23.06.2014

Ethische Demonstrationen

Das, und nicht so sehr ihr Selbstverliebtsein und der speckige Heiligenschein, ist es, was wir an den »Gutmenschen« so hassen: dass das Tun für andere zugleich ein Spektakel sein muss und dass es sein Objekt zugleich distanziert und abstrahiert. Da man nichts Gutes tun kann ohne die Hilfe der Medien, wird das Objekt von Solidarität und Zuwendung weitgehend fiktionalisiert. Aber seien wir ehrlich: Auch die christlichen Missionare erfanden sich ihre Objekte. Kann man etwas Furchtbareres von einem System sagen, als dass es auch noch die Tugend der Caritas in eine Blödmaschine zu verwandeln versucht?
Seeßlen, Georg/Metz, Markus: Blödmaschinen, Frankfurt am Main 2011, S. 536
Die gegenseitige Hilfe - die Kooperation in den Konflikthandlungen - sichert noch nicht den individuellen Erfolg. Der Zusammenhalt wird für den einzelnen nicht unmittelbar prämiiert, die Gemeinsamkeit bedeutet zunächst nur ein Wagnis. Was die Besitzlosen sich wirklich gegenseitig zu bieten haben, entscheidet sich erst später. Die Solidarität ist also davon abhängig, dass sich alle Beteiligten auf die übernächste Phase hin orientieren. Nicht auf einen Augenblicksvorteil, sondern auf ein fernes Ziel muss die Organisationsbereitschaft sich konstituieren, nicht auf den wirklichen, sondern den imaginären Liegestuhl. Sie kann sich nur auf ein spekulatives Vertrauen gründen, auf eine spekulative Solidarität, - eine unvergleich viel höhere Leistung, als sie den Privilegierten zugemutet wird.
Popitz, Heinrich: Phänomene der Macht, Tübingen 1992, S. 194 f.
Ich habe den Abend über noch Zitate zur Solidarität gesammelt. Mir fällt bei den Schriften von Marcuse immer wieder unangenehm auf, dass er große Worte in den Raum schmeißt, ohne sie zu vermitteln. Solidarität ist ein solches. In diesem Sinne ist Marcuse ein Prediger, wie Gauck die Freiheit predigt. Ähnliches muss man Arendt vorwerfen. — Ich gestehe aber ein, dass ich mich mit beiden Denkern nicht gut genug auskenne und mich in ihren Werken immer noch tastend vorwärts bewege. Andererseits gefallen mir solche Passagen wie die oben zitierten wesentlich besser, da sie den Begriff in ein Netzwerk hineinstellen. Sie definieren, kritisieren.

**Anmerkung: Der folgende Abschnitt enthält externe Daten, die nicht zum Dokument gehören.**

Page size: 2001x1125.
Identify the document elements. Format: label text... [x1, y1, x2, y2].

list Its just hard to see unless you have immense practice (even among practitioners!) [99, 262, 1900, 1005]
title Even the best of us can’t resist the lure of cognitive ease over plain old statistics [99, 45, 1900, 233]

Roland Barthes hat diese isolierte Begrifflichkeit einmal wunderbar geschildert:
Paris-Match hat uns eine Geschichte erzählt, die vieles über den kleinbürgerlichen Mythos des Negers verrät. Ein junges Lehrerehepaar hat das Land der Kannibalen erforscht, um dort Bilder zu malen; Bichon, ihr wenige Monate altes Baby, nahmen sie mit. Man ist entzückt über den Mut der Eltern und des Kindes.
Zunächst einmal ist nichts irritierender als ein Heldentum ohne Objekt. Eine Gesellschaft, welche die Formen ihrer Tugenden unmotiviert zu entfalten beginnt, muss in einer ernsten Lage sein. Wenn die Gefahren echt waren, die der kleine Bichon durchgemacht hat (Sturzfluten, Raubtiere, Krankheiten usw.), so war es eigentlich töricht, ihn solchen Gefahren auszusetzen, bloß um in Afrika ein bisschen zu malen und dem zweifelhaften Ehrgeiz freien Lauf zu lassen, »einen Rausch von Sonne und Licht« auf der Leinwand festzuhalten. Und noch mehr zu verurteilen ist es, diese Dummheit für eine schöne, schmückende und bewegende Kühnheit auszugeben. Man sieht, wie in diesem Fall der Mut funktioniert: als ein formaler und hohler Akt, der, je unmotivierter er ist, desto mehr Respekt eingibt. Wir befinden uns in einer Pfadfinderkultur, in welcher der Code der Gefühle und Werte von den konkreten Problemen der Solidarität und des Fortschritts völlig losgelöst ist. Es ist der alte Mythos des »Charakters«, das heißt der »Dressur«. Die Leistungen Bichons sind von der Art spektakulärer Bergbesteigungen: Es sind ethische Demonstrationen, die ihren Wert letztlich nur von der Publizität beziehen, die sie erhalten.
Barthes, Roland: Mythen des Alltags, Frankfurt am Main 2012, S. 82.